[Exercise brief]
Please resume the commentary on banks' use of Statement 159 below, picking up right after its last sentence.

[Page]
Back at the peak of the financial crisis that was dominated by the cheesy, lecherous greedy SOB bankers, a FASB late in the night stealthy ploy designed by the bankers and sold to the accounting standards board through congressional pressure was passed back in 2007 known as Statement 159 (formally known as the "Fair Value Option for Financial Assets and Financial Liabilities" which somewhat secretly allowed banks to book profits when the value of their bonds and other instruments dropped below par. This ridiculous rule extended the daily marking of banks' trading assets to their liabilities, under the notion that if the debt were bought back at a discount it would yield a profit **(what a farce).
The rule is a very nice way of manipulating and increasing the various banks income statements which has of course made them significantly better than they really are. The large to big to fail banks generally have used the rule to their advantage during the depth of the crisis they were responsible for creating. These banks could benefit again, at a time when earnings which are greatly lacking are sorely needed to be manifested out of thin air.
Bank of America for example, could record a $1.0-$1.3 billion second-quarter gain from this rule, according to my research (fuzzy math accounting at its best), this would account for about 60-65% of anticipated firm's pretax income. At Goldman Sachs such an application of this nutty application of the rule could account for $375 - $450 million in profits in the second quarter, while JPMorgan might be able to gain $315-375 million due to the rule, unfortunately when then, debt prices reverse in quarters ahead this could create a dismal earnings surprise a nasty double edged sword.
Investor fears of a Greek and other PIG's defaults, have aided in stalled a so called economic recovery and tougher industry regulations have rattled markets, snapping banks’ trading streaks and rekindling doubts about their creditworthiness. Prices for Bank of America’s credit derivatives; used by traders to bet on the likelihood of the firm’s default, rose by 34% during the second quarter, while Morgan Stanley’s doubled and Goldman Sachs surged 86%. In practice, this fuzzy-math accounting is an accounting “abomination” because fluctuations in the value of the debt don’t change the amount the banks owe I'm amazed that this is even allowed as regular folks would love to use the same tactic.
So please my friends….do not be faked out by the headline numbers as savvy market participants like myself will adjust as just because these lecherous banks credit spreads have widened out this quarter doesn’t mean that their ultimate interest and principal payments will changed one bits it’s a very huge smoke and mirrors sham! As I will and other will back out these bull-crap-numbers!

Collected data entries:
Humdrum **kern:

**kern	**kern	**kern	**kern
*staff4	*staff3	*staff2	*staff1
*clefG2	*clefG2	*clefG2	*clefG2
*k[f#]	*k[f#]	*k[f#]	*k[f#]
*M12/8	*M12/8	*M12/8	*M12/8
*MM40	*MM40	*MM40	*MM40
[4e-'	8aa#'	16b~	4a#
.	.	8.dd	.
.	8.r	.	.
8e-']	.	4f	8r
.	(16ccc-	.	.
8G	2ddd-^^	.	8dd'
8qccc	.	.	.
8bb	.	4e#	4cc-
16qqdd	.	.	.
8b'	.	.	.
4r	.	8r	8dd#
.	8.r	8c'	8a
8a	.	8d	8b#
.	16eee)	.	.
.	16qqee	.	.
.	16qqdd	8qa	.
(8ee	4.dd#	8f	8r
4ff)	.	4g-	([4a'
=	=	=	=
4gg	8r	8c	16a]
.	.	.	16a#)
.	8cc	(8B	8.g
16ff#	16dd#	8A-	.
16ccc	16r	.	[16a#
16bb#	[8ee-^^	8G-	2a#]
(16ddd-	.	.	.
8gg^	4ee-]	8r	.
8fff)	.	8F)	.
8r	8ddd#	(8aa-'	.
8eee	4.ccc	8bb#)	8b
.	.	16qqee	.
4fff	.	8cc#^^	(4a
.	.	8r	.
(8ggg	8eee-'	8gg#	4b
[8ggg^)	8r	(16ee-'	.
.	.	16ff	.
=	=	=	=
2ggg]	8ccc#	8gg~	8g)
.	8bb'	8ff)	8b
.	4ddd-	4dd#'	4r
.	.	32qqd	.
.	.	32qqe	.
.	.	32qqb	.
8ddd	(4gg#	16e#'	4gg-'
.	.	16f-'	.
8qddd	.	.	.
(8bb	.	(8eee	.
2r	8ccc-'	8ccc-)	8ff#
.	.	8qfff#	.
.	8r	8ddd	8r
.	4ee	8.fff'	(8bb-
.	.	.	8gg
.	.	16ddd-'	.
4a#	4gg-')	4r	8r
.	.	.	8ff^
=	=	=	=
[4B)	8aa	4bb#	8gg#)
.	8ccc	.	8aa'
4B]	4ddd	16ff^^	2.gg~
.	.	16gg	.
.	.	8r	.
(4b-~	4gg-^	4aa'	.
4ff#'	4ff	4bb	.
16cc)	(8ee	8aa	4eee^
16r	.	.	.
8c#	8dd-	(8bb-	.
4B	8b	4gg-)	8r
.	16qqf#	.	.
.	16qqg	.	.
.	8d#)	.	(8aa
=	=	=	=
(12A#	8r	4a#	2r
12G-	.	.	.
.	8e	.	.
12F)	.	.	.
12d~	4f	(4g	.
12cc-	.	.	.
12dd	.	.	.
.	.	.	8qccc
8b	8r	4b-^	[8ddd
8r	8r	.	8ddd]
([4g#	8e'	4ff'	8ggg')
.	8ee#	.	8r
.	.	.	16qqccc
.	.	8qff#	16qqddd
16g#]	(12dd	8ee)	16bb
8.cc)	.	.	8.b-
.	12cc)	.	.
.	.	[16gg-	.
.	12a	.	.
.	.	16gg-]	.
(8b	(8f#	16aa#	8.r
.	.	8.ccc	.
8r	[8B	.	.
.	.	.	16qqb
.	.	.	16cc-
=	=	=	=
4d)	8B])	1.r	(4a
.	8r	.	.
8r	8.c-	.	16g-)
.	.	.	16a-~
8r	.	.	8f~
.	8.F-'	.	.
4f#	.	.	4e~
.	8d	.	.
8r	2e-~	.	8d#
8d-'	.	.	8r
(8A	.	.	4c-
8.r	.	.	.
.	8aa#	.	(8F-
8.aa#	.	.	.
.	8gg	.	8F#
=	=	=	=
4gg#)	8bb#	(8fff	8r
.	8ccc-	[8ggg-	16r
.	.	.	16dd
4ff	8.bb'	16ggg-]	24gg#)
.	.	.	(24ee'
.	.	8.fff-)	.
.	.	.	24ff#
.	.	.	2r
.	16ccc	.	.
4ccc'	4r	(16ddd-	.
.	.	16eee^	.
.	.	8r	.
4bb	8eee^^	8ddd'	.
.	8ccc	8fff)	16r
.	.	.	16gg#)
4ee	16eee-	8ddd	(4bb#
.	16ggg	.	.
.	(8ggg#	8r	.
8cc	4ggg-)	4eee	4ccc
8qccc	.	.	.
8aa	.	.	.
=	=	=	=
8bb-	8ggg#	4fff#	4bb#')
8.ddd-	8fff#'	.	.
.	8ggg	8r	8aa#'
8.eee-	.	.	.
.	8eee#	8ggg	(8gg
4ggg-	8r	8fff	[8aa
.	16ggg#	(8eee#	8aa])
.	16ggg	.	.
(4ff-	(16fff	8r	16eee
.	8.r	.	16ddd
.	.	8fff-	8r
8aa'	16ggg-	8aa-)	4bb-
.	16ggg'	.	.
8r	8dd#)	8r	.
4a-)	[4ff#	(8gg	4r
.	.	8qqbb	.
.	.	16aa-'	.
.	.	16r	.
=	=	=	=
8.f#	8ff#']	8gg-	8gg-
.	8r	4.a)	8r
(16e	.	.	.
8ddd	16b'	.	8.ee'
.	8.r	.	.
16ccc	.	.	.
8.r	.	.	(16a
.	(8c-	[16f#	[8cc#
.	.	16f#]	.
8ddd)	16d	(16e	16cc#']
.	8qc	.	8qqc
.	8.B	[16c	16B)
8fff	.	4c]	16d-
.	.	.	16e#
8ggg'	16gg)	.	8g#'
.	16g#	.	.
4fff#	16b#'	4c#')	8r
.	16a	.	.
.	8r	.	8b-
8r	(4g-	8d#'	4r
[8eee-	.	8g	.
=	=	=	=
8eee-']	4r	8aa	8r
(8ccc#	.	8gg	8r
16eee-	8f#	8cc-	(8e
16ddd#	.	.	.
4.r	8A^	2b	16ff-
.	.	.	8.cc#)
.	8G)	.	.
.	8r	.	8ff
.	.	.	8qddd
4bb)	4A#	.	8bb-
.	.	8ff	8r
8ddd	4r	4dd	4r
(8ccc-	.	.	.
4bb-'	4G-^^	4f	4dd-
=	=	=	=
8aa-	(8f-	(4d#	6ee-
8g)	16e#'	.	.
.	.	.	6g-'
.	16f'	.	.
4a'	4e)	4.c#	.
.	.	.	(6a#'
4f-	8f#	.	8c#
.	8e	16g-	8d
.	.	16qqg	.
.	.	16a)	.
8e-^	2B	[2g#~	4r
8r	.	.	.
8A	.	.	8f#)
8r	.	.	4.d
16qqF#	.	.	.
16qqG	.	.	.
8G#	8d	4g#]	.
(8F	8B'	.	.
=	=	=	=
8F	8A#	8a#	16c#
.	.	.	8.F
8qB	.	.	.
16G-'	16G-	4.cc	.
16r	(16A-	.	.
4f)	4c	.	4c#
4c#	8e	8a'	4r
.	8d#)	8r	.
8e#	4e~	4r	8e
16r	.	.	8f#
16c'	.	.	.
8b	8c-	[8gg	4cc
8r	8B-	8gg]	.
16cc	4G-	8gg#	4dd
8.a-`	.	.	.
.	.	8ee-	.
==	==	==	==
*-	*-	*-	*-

[Exercise result]
In the first quarter, amazingly the four biggest U.S. lenders (BAC, JPM, "C' and WFC) produced combined profits of $13.5 billion, the most since the second quarter of 2007, mostly through accounting gimmickry. That figure probably dropped by 28-34% in the second quarter. The banks are scheduled to announce results over the next two weeks, led by JPMorgan on Thursday. Including JPM, these four banks probably had debt-valuation adjustments, or DVAs, amounting to an average of 20-24% of pretax income

So if Friday's manipulated pro forma stress tests results are supposed to inspire confidence in the banks, then I need a long-long vacation the markets have once again turned a mega blind eye to reality. As I explained in relation to our banks, and illustrated how it would relate to the stress tests last week, as the contagions will only pertain to trading books. This is Europe's equivalent of FASB 157: as everything that banks claim that they will now hold "to maturity" (massive underperforming loans) will not come under scrutiny or a haircut, and very likely there are no contagions at all if we believe the hype, this basically means that all the European banks that hold such debt will merely reclassify their PIGS exposure from trading to held to maturity, what I'm calling a hold-to-bankruptcy. All we need is to see now is Rod Sterling drop down from the heavens and blessing of European banking assets (which I have previously written is coming in at a $115-118 trillion mega cluster of a contagion) where one bank's assets now are another bank's liabilities… this is mega joke, ) this would have made a great script for a twilight zone episode! The states gave grades to the banks like Harvard, as hardly ever a student fails to get a "B"!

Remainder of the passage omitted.